Nobody Wants Obamacare

The real problem with Obamacare is not that the launch has been plagued by glitches, computer crashes and blocked screens. These superficial manifestations of its incompetent administration are not the key problem the program faces.

Dick Morris 3

The lethal threat to its future is that nobody wants it or needs it. The glitches have permitted the administration to hide the dismally low enrollment figures behind assurances that they wanted to sign up but couldn’t.

Using national projections and specific data from New York:

–Total population: 17 million

–Estimated uninsured: 3.5 million

–Visited site: 1 million

–Registered: 134,000

–Sought to enroll: “several thousands”

–Enrolled: 0

So only about two or three-tenths of 1 percent of the uninsured have sought to enroll in Obamacare. Only about 3 percent of those who have registered have sought to enroll. And none have succeeded.

Nationally, that would work out to only about 50,000 enrollment applications — a dismal performance for the first three weeks of the program’s availability.

The high rate of site visits and registration measured against the low number of enrollment applications suggest the basic truth: That as people see and learn more about the Obamacare policies and prices, they do not want to buy it. And they are staying away in droves.

While there are glitches with which to contend and the system is far from functioning smoothly, the total lack of interest these enrollment figures illustrate poses a lethal political threat to President Obama’s political viability.

We debated Obamacare for years. We explored its cost, the justification for its mandatory provisions. We examined its impact on the quality of care. We discussed its constitutionality. We all probed each aspect of this debate. But to my knowledge nobody — nobody — said that people wouldn’t want it or need it.

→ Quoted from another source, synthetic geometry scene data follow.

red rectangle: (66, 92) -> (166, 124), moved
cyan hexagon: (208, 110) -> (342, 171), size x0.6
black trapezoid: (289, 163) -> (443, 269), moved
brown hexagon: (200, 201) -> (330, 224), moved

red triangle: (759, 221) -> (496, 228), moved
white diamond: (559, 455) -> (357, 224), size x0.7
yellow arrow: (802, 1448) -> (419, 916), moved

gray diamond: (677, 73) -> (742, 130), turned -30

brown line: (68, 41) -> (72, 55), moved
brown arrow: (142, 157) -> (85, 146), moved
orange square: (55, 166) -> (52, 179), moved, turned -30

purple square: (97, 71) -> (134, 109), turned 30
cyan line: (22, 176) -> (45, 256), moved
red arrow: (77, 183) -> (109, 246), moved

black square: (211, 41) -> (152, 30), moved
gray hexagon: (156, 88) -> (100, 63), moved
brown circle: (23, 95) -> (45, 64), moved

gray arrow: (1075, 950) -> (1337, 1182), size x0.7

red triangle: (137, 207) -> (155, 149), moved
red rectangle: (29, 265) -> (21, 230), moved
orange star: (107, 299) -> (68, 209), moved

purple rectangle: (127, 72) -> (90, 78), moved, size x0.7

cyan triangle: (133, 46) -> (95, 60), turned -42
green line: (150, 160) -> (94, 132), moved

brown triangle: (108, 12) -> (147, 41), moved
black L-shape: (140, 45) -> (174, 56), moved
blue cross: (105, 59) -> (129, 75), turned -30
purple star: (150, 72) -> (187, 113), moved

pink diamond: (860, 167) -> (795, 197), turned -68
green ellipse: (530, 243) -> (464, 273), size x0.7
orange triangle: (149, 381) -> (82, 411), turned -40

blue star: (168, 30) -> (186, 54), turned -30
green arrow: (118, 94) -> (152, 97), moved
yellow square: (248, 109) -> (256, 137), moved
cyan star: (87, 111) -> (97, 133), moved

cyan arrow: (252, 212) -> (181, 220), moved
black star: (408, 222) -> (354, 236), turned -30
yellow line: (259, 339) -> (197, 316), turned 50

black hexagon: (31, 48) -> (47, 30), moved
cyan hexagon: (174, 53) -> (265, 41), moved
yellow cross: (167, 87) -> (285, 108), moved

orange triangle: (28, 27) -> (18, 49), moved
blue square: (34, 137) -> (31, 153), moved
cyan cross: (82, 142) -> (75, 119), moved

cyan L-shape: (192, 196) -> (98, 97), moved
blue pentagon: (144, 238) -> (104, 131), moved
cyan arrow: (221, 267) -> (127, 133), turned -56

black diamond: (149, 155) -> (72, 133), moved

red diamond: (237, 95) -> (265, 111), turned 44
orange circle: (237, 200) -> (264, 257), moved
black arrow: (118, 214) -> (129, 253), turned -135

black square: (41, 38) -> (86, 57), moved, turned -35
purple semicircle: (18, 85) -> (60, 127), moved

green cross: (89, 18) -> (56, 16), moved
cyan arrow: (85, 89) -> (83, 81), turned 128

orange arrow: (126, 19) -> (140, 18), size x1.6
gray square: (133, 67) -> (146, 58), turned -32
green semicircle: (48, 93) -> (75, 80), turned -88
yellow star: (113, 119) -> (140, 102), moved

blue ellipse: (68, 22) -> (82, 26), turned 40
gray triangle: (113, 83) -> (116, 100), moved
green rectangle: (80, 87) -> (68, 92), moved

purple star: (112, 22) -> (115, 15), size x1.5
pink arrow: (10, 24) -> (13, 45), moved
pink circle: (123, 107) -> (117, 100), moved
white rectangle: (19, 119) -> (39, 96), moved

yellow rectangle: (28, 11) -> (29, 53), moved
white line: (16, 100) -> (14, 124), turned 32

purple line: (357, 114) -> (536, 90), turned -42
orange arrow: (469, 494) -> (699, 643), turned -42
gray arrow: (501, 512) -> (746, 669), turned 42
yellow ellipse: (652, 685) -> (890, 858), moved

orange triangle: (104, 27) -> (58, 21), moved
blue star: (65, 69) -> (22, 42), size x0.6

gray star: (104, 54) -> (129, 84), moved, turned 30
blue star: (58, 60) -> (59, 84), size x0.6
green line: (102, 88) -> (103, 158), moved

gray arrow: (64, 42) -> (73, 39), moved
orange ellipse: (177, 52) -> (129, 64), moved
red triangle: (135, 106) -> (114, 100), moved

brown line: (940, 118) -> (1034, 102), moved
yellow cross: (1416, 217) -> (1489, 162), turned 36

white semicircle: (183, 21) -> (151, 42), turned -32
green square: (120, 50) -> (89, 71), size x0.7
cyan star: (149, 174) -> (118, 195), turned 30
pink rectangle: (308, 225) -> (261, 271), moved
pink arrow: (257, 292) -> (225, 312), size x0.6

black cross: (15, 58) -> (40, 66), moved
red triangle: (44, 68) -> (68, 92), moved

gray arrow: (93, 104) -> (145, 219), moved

That they would give a war and nobody would come. This possibility never occurred to me.

Yet, it is the plain fact.

Obama is trying to hide the low interest and low enrollment behind computer glitches. He avows that he is furious and imports techies to fix it and puts the Department of Health and Human Services Secretary Kathleen Sibelius out there to testify before Congress on the glitches. If the first half of October was shutdown month, the second half has been glitch month.

Obama wants us to focus on the glitches so that we don’t look behind the curtain at the more serious problem — that he monopolized America’s attention, neglected the economy, polarized us politically and staked his whole administration and spent billions of dollars to fix something that wasn’t broke.

If the low enrollment figures persist, the very basis of the case for Obamacare will have eroded around its foundations. The suffering 50 million who do not have insurance will be exposed as neither wanting nor being able to afford it.

To the average 27-year-old, facing premiums in the $300-$400 range, the question is: Do you buy health insurance on an Obamacare exchange or do you buy a car? Which one?

I believe that the entire Obama administration will be discredited in history if the demand for this program persists at this low level. It is always hard to repeal an entitlement program once it is launched. But if only a million people apply for it, repeal is not that difficult.

This program will go down in history as the greatest failure in recent domestic-policy legislation. Not because of its cost or impact on care, but because of low enrollment and interest.